— Воображаю, какое будет удивление, когда я приду так поздно.
Она не кивнула в ответ. И долго смотрела на него. Рука у нее была теплая.
35
Станислаус натыкается на Густава в шляпе, дивится многообразию применения отрубей и поражается человеку без документов.
К следующему полудню он нашел себе место.
— Я пеку хлеб для солдат, — сказал хозяин. — Ты радикал или просто, как говорится, за работу, хлеб и мир?
Конечно, Станислаус был за это. На худой конец он обошелся бы и без хлеба. Он думал о глухом голосе в парке. Все, что ему сейчас было нужно, — это кровать и какая-никакая каморка, где он мог бы расположиться со своей уже признанной поэзией и ученостью.
Хозяин колебался. Глаза его беспокойно вспыхивали.
— Раньше я был немножко радикальнее. Но это ничего не дает. Радикалы тебя только накручивают. Мое маленькое дело этого не выдержит. И предупреждаю тебя — остерегайся Густава! Он уже старый, немного псих. Он из тех времен, когда я еще был радикалом.
Старший подмастерье Густав Гернгут занимался загрузкой квашней. Лет шестидесяти, кривоногий, длиннорукий — пекарня вылепила его как полагается. Вместо колпака на нем была старая войлочная шляпа с обвисшими полями, припорошенная мукой. Густав был похож на поздний белый гриб, что по осени тысячами растут в лесах, крепенькие, выносливые и слегка одеревеневшие.
— Бог в помощь в благородном ремесле!
— Давай сюда отруби.
Немного помедлив, Станислаус вытряхнул в муку грубые серые отруби. Глаза Густава под полями шляпы так и шныряли туда-сюда.
— Солдатский хлеб должен быть темным, — сказал он.
Станислав понятия не имел, каким должен быть солдатский хлеб.
— Не думай, что тут жульничество какое, раз отруби дешевле муки. Солдатский хлеб должен массировать солдатам кишки.

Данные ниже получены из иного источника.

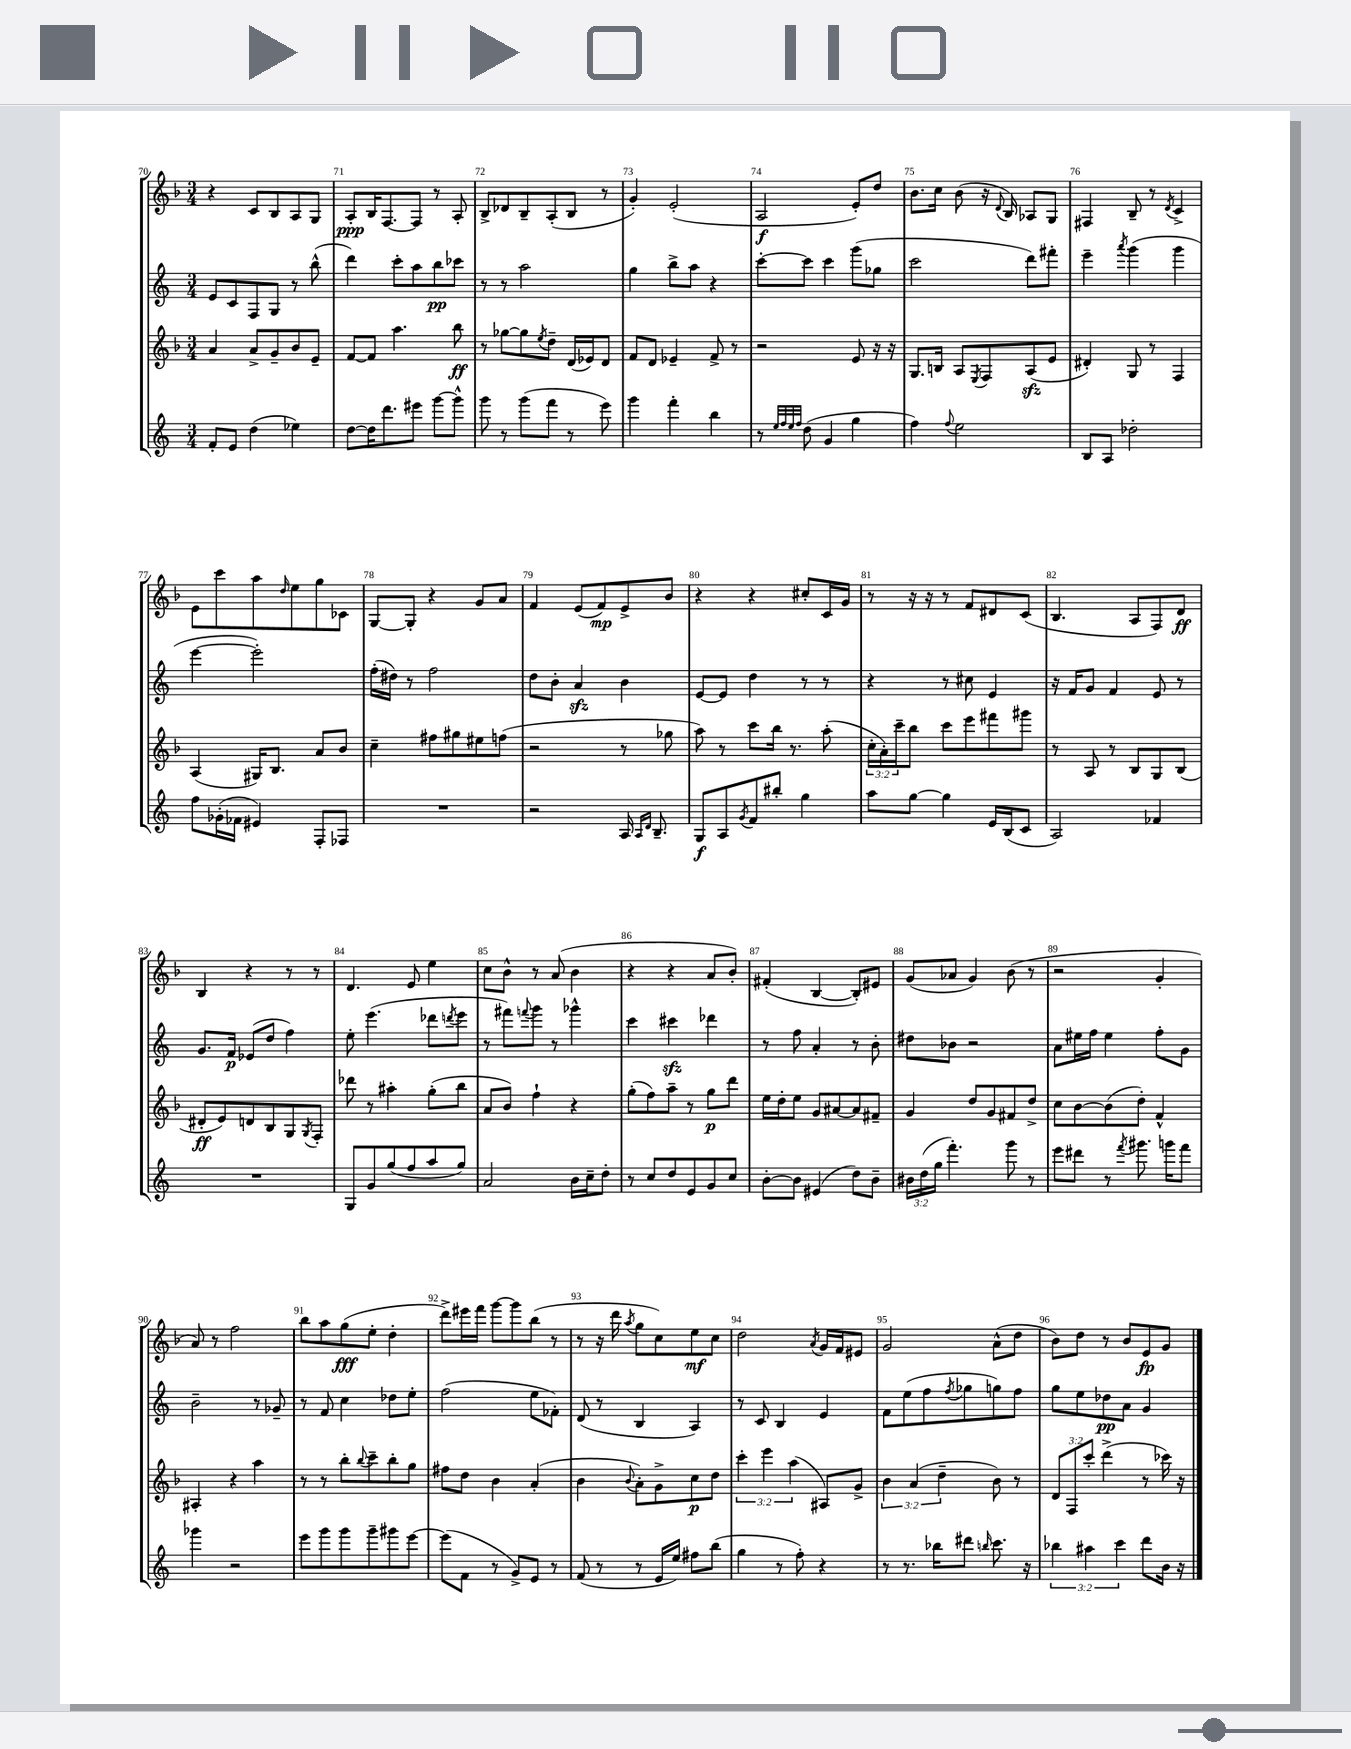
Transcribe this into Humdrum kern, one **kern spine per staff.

После такого хлеба кишки лучше работают.
Так вот он какой, Густав.
Минуло два дня. Станислаус вытряхнул в квашни восемь центнеров[1] отрубей, в результате чего получилось восемьсот ковриг роскошного солдатского хлеба. Выходит, дома они зазря переводили прекрасные отруби, скармливая их свиньям.
После обеда в пыльные окна пекарни застучал дождь. Станислаус забеспокоился: Господи, не будь ко мне так жесток. Мы стали чужими, это верно, но неужто ты только и знаешь, что мстить и мстить? «Вы с ним заодно?» — спросил в парке глухой голос.
Под вечер дождь пошел на убыль. Господь двинул свои тучи в какое-то другое место, будто говоря: «Наша милость полагает, что этого довольно. Немножко мы его все же помучили». Станислаус нисколько не сомневался, что с самоуважением у Господа Бога все в порядке.
Во время дождя все цветы, и в первую очередь нескромная сирень, придерживали свои ароматы. Они приберегали их для лунного света и ночных бабочек.
Разве ночной мотылек Станислаус искал в парке ароматные грозди сирени? Нет, он ничего не искал, он шел наверняка. И вдруг остановился, благодарный судьбе за то, что она решила немного смилостивиться над ним. Он присел на камень, вдохнул аромат сирени, и благословил жизнь, и возлюбил ее.
Скамейка оказалась пустой, но сомнение еще не закралось в него. Он ждал. Он слышал, как били часы на башне, и считал капли ночного дождика у себя на тыльной стороне ладони. Станислаус заснул.
Он проснулся, и отчаяние потоками дождя хлынуло на него. Неужели такое возможно? Все пошло прахом. Все нити порваны! Неужто он и в самом деле просто молодой человек, с которым можно заключить сделку, которого можно приручить, чтобы он не был в тягость? Неужто он просто хвастливый, ничтожный крестьянин, который всем и каждому показывает свои жалкие сбережения, чтобы хоть что-то собой представлять?
Небо в эту ночь разыгрывало свой спектакль! Оно напустило луну на странствующего подмастерья пекаря, измученного, одинокого, он сидел в городском парке, не зная, что ему с собой делать. Когда его слезы потускнели, как давеча капли дождя, упавшие с дерева ему на ладонь, он вскочил со скамейки и пробормотал:
— Если ему нужна вода, то много ли он с меня возьмет? — Он имел в виду Бога. Станислаус плюнул на землю так, словно хотел разом выплюнуть все подступающие к горлу слезы. Затем дважды обошел вокруг березы, похлопал рукой по коре и сказал: — Ты крепко здесь корни пустила, да!
Два дня он пребывал в задумчивости, так что даже Густаву это надоело.